Wherever you go in Damascus and its countryside you will see different products of these crafts that express the real expertise of their makers who always proved that they are talented and can develop their professions successfully: glassware, wood carving, marble sculptors and Arabic thread, brocade and damask that derived its name from Damascus, swords, kelims and carpets leather wear ....etc. Two of the most important of these crafts are mosaics and aghabani.

Mosaics:

Mosaics making is a handicraft that developed with the passage of time and could diversify its products to be used in every house and to occupy the head of the list of souvenirs and artifacts that tourist accompany with them when they leave Syria.

The profession depends on the availability of special kinds of wood, namely lemon and walnut, whose trees are abundant in the governorate of Damascus Countryside, and a good experience in industrializing animal bones, mother of pearl, ivory and dyes.

A worker in this profession should have a good capability of calculations and measurement, deep awareness of symmetry and, of course, an artistic talent. Mosaics makers manufacture the pieces of wooden boxes, chairs, tables, chess boards, show cases, stationary holders and an endless list of things.

Before joining them together they manufacture small rods of wood, melted bones, ivory ( now colored plastic is used), in certain cross sections: triangular, square, round, hexagonal or what ever they want. Rods are the joined in bundles that also take several shapes of cross section as the design requires. These bundles are sliced horizontally into very thin layers, less than half a millimeter thick.

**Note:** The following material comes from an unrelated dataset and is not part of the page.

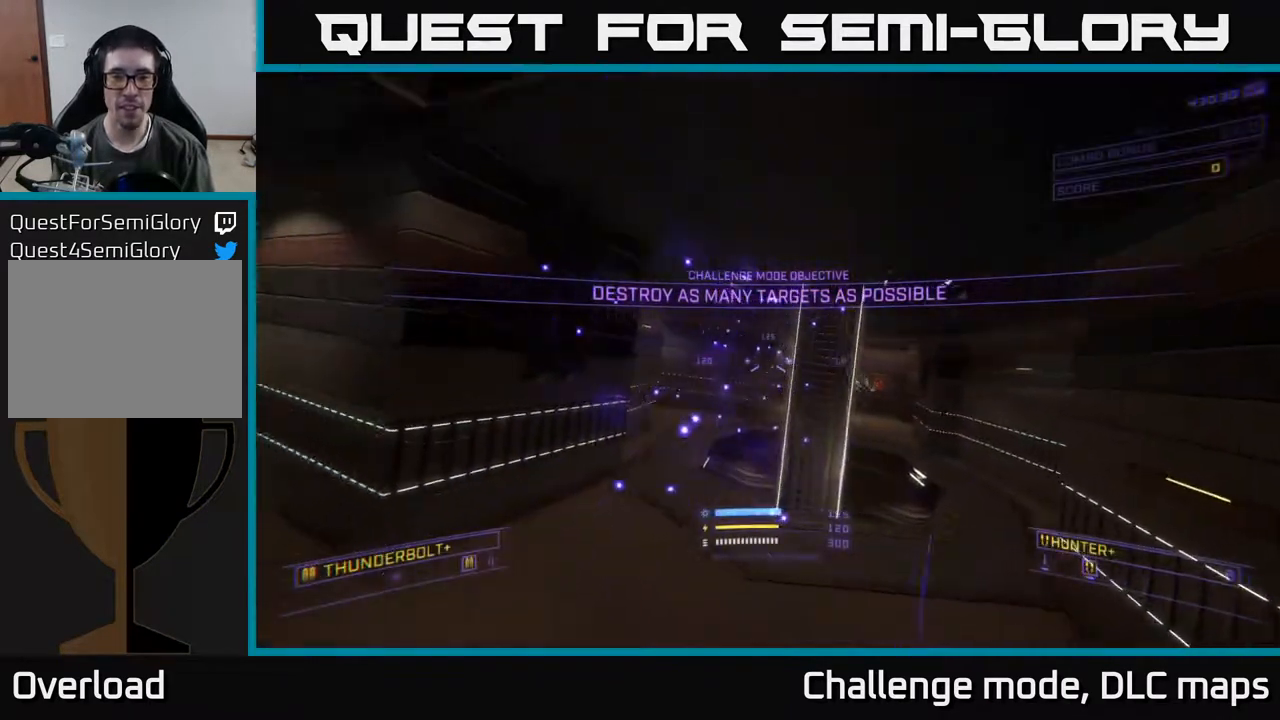
{"dt_ms": 500, "buttons": [], "left_stick": "up", "right_stick": "down-left", "events": [[133, "left_stick", "center"], [433, "left_stick", "up"], [483, "right_stick", "down-left"]]}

The next step is to make larger slices that match in area the pieces of wood of the object being manufactured, stuck on them by glue, and pressed on wood. Pieces of wood are then assembled in the required shape, smoothened by sand paper and glossed by lacquer.

The most beautiful and most costly mosaics are those inlaid with mother of pearl or ivory. Pieces are made of good walnut wood, well dried and brown dyed, then wood is carved in herbal and geometrical shapes and mother of pearl or ivory is inlaid on them, and as previously mentioned, they are smoothed and glossed to take the final wonderful shape. Because mosaics are beautiful in shape and strong in material, many families in Damascus Countryside opted to own them and boast they have them. Brides were supplied with large boxes of mosaics for keeping their clothes and valuable things, with chest drawers fitted with a large make up mirror, all inlaid with mother of pearl or ivory.

Mosaics industry enlarged to include manufacturing bed rooms and reception rooms so that when a young man in Damascus reaches the age of 22-25 he starts thinking of marriage and orders a mosaics bed room, a set of chairs, and a show case or two, (to display the china and glassware his bride normally brings with her) since such a collection needs months of labor to be made. Because mosaic pieces are very beautiful they had become at the top of the list of exports to Europe, the Americas and to the Gulf countries.

Aghabani:

The second craft well known in Damascus countryside, and particularly in old Damascus, is the craft of aghabani (a certain kind of embroidery). Rarely a house in Damascus or the villages surrounding it has no embroidery machine, usually imported from France, Belgium, Japan and China. Aghabani is used in embroidering table cloths, ladies wears, and in all tissues used in decoration. The cloth used is mostly linen, cotton or organza. Herbal and geometric designs are drawn on the cloth by certain molds, and then the woman starts embroidery, which needs a high skill using silk, gold and silver threads.

The price of aghabani depends on the density of embroidery and the kinds of threads used. Pieces embroidered with gold and silver threads, of course are of higher prices.

Aghabani embroideries are typical gifts and souvenirs tourists insist to buy before leaving Syria.